TASK PROMPT –
All records are to be printed again exactly as they appear.

MATERIAL FOR THE TASK –
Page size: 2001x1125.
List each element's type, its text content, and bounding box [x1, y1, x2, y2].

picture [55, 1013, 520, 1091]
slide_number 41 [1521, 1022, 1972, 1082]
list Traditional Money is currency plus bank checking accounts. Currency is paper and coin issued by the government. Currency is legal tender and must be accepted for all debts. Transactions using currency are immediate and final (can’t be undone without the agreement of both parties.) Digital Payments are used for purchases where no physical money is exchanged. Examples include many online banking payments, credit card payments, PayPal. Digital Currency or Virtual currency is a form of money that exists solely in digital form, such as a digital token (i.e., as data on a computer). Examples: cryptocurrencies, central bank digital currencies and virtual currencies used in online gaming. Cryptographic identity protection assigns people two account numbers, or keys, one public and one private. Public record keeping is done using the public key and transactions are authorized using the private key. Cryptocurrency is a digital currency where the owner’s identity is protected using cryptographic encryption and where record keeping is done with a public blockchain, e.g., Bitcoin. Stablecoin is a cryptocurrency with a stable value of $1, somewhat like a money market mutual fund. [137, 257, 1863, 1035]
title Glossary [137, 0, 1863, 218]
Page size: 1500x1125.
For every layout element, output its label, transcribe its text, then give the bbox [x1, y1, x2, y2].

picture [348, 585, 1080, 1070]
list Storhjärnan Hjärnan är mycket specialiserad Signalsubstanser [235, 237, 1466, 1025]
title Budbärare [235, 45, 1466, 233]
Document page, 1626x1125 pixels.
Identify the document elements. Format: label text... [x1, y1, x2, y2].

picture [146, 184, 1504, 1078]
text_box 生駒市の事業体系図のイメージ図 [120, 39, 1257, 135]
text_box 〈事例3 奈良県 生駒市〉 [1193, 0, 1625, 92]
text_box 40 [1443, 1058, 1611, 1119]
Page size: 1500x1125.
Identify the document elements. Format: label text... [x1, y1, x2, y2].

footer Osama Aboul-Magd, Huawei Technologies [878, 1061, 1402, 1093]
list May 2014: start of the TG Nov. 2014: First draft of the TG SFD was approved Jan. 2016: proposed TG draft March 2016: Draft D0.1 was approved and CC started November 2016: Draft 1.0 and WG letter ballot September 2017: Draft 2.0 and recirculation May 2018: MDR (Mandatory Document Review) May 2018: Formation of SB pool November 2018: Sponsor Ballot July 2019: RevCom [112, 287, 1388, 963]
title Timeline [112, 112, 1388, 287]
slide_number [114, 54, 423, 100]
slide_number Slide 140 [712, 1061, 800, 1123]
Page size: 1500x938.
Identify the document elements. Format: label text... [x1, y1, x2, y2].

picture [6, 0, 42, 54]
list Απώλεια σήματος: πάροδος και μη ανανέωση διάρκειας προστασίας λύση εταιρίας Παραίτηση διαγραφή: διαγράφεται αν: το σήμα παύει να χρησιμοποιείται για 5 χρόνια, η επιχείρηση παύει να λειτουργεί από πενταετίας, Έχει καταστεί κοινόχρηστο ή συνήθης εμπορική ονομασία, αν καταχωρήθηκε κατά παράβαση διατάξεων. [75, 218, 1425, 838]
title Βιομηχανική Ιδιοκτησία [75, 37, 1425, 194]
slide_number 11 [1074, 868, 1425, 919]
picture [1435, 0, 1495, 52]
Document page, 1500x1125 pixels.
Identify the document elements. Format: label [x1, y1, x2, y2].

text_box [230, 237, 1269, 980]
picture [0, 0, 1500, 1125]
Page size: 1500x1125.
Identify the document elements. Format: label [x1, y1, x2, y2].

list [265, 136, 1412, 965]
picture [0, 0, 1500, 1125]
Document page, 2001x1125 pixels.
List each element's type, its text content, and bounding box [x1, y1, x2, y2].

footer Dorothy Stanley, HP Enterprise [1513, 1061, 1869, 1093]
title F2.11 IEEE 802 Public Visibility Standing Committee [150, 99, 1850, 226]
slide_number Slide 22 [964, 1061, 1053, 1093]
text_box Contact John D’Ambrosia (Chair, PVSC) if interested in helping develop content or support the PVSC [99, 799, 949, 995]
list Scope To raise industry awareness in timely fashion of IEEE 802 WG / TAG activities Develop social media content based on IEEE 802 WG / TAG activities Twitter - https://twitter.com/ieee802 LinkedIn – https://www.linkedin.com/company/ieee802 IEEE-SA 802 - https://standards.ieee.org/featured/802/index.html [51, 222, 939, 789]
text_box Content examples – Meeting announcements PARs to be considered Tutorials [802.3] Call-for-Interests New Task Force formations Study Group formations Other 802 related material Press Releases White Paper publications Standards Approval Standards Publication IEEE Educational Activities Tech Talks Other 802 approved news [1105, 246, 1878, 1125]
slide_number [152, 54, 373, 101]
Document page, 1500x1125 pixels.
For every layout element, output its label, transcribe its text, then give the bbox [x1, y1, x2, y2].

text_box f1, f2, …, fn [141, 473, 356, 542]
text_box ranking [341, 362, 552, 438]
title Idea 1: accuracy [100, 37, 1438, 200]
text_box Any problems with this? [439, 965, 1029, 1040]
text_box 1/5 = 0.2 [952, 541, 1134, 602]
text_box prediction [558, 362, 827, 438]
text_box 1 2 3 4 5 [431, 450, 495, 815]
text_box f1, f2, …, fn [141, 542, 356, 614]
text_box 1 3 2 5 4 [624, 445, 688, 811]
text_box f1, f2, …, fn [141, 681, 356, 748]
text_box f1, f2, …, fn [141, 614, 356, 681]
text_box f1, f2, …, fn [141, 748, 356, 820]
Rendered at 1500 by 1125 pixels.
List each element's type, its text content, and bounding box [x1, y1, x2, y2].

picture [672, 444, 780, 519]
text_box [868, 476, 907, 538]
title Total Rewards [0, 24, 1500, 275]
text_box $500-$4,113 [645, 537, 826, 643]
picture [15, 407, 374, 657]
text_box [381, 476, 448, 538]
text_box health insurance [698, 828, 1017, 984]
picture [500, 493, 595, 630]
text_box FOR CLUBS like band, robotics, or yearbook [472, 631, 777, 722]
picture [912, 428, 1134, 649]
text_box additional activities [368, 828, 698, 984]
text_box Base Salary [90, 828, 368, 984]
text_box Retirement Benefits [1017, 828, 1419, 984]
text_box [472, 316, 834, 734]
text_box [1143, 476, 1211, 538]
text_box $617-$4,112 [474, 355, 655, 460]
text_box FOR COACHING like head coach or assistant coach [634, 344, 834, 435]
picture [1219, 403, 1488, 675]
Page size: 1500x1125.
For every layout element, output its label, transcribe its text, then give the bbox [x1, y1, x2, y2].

RESPONSE BOX –
Page size: 2001x1125.
List each element's type, its text content, and bounding box [x1, y1, x2, y2].

picture [55, 1013, 520, 1091]
slide_number 41 [1521, 1022, 1972, 1082]
list Traditional Money is currency plus bank checking accounts. Currency is paper and coin issued by the government. Currency is legal tender and must be accepted for all debts. Transactions using currency are immediate and final (can’t be undone without the agreement of both parties.) Digital Payments are used for purchases where no physical money is exchanged. Examples include many online banking payments, credit card payments, PayPal. Digital Currency or Virtual currency is a form of money that exists solely in digital form, such as a digital token (i.e., as data on a computer). Examples: cryptocurrencies, central bank digital currencies and virtual currencies used in online gaming. Cryptographic identity protection assigns people two account numbers, or keys, one public and one private. Public record keeping is done using the public key and transactions are authorized using the private key. Cryptocurrency is a digital currency where the owner’s identity is protected using cryptographic encryption and where record keeping is done with a public blockchain, e.g., Bitcoin. Stablecoin is a cryptocurrency with a stable value of $1, somewhat like a money market mutual fund. [137, 257, 1863, 1035]
title Glossary [137, 0, 1863, 218]
Page size: 1500x1125.
For every layout element, output its label, transcribe its text, then give the bbox [x1, y1, x2, y2].

picture [348, 585, 1080, 1070]
list Storhjärnan Hjärnan är mycket specialiserad Signalsubstanser [235, 237, 1466, 1025]
title Budbärare [235, 45, 1466, 233]
Document page, 1626x1125 pixels.
Identify the document elements. Format: label text... [x1, y1, x2, y2].

picture [146, 184, 1504, 1078]
text_box 生駒市の事業体系図のイメージ図 [120, 39, 1257, 135]
text_box 〈事例3 奈良県 生駒市〉 [1193, 0, 1625, 92]
text_box 40 [1443, 1058, 1611, 1119]
Page size: 1500x1125.
Identify the document elements. Format: label text... [x1, y1, x2, y2].

footer Osama Aboul-Magd, Huawei Technologies [878, 1061, 1402, 1093]
list May 2014: start of the TG Nov. 2014: First draft of the TG SFD was approved Jan. 2016: proposed TG draft March 2016: Draft D0.1 was approved and CC started November 2016: Draft 1.0 and WG letter ballot September 2017: Draft 2.0 and recirculation May 2018: MDR (Mandatory Document Review) May 2018: Formation of SB pool November 2018: Sponsor Ballot July 2019: RevCom [112, 287, 1388, 963]
title Timeline [112, 112, 1388, 287]
slide_number [114, 54, 423, 100]
slide_number Slide 140 [712, 1061, 800, 1123]
Page size: 1500x938.
Identify the document elements. Format: label text... [x1, y1, x2, y2].

picture [6, 0, 42, 54]
list Απώλεια σήματος: πάροδος και μη ανανέωση διάρκειας προστασίας λύση εταιρίας Παραίτηση διαγραφή: διαγράφεται αν: το σήμα παύει να χρησιμοποιείται για 5 χρόνια, η επιχείρηση παύει να λειτουργεί από πενταετίας, Έχει καταστεί κοινόχρηστο ή συνήθης εμπορική ονομασία, αν καταχωρήθηκε κατά παράβαση διατάξεων. [75, 218, 1425, 838]
title Βιομηχανική Ιδιοκτησία [75, 37, 1425, 194]
slide_number 11 [1074, 868, 1425, 919]
picture [1435, 0, 1495, 52]
Document page, 1500x1125 pixels.
Identify the document elements. Format: label [x1, y1, x2, y2].

text_box [230, 237, 1269, 980]
picture [0, 0, 1500, 1125]
Page size: 1500x1125.
Identify the document elements. Format: label [x1, y1, x2, y2].

list [265, 136, 1412, 965]
picture [0, 0, 1500, 1125]
Document page, 2001x1125 pixels.
List each element's type, its text content, and bounding box [x1, y1, x2, y2].

footer Dorothy Stanley, HP Enterprise [1513, 1061, 1869, 1093]
title F2.11 IEEE 802 Public Visibility Standing Committee [150, 99, 1850, 226]
slide_number Slide 22 [964, 1061, 1053, 1093]
text_box Contact John D’Ambrosia (Chair, PVSC) if interested in helping develop content or support the PVSC [99, 799, 949, 995]
list Scope To raise industry awareness in timely fashion of IEEE 802 WG / TAG activities Develop social media content based on IEEE 802 WG / TAG activities Twitter - https://twitter.com/ieee802 LinkedIn – https://www.linkedin.com/company/ieee802 IEEE-SA 802 - https://standards.ieee.org/featured/802/index.html [51, 222, 939, 789]
text_box Content examples – Meeting announcements PARs to be considered Tutorials [802.3] Call-for-Interests New Task Force formations Study Group formations Other 802 related material Press Releases White Paper publications Standards Approval Standards Publication IEEE Educational Activities Tech Talks Other 802 approved news [1105, 246, 1878, 1125]
slide_number [152, 54, 373, 101]
Document page, 1500x1125 pixels.
For every layout element, output its label, transcribe its text, then give the bbox [x1, y1, x2, y2].

text_box f1, f2, …, fn [141, 473, 356, 542]
text_box ranking [341, 362, 552, 438]
title Idea 1: accuracy [100, 37, 1438, 200]
text_box Any problems with this? [439, 965, 1029, 1040]
text_box 1/5 = 0.2 [952, 541, 1134, 602]
text_box prediction [558, 362, 827, 438]
text_box 1 2 3 4 5 [431, 450, 495, 815]
text_box f1, f2, …, fn [141, 542, 356, 614]
text_box 1 3 2 5 4 [624, 445, 688, 811]
text_box f1, f2, …, fn [141, 681, 356, 748]
text_box f1, f2, …, fn [141, 614, 356, 681]
text_box f1, f2, …, fn [141, 748, 356, 820]
Rendered at 1500 by 1125 pixels.
List each element's type, its text content, and bounding box [x1, y1, x2, y2].

picture [672, 444, 780, 519]
text_box [868, 476, 907, 538]
title Total Rewards [0, 24, 1500, 275]
text_box $500-$4,113 [645, 537, 826, 643]
picture [15, 407, 374, 657]
text_box [381, 476, 448, 538]
text_box health insurance [698, 828, 1017, 984]
picture [500, 493, 595, 630]
text_box FOR CLUBS like band, robotics, or yearbook [472, 631, 777, 722]
picture [912, 428, 1134, 649]
text_box additional activities [368, 828, 698, 984]
text_box Base Salary [90, 828, 368, 984]
text_box Retirement Benefits [1017, 828, 1419, 984]
text_box [472, 316, 834, 734]
text_box [1143, 476, 1211, 538]
text_box $617-$4,112 [474, 355, 655, 460]
text_box FOR COACHING like head coach or assistant coach [634, 344, 834, 435]
picture [1219, 403, 1488, 675]
Page size: 1500x1125.
For every layout element, output its label, transcribe its text, then give the bbox [x1, y1, x2, y2].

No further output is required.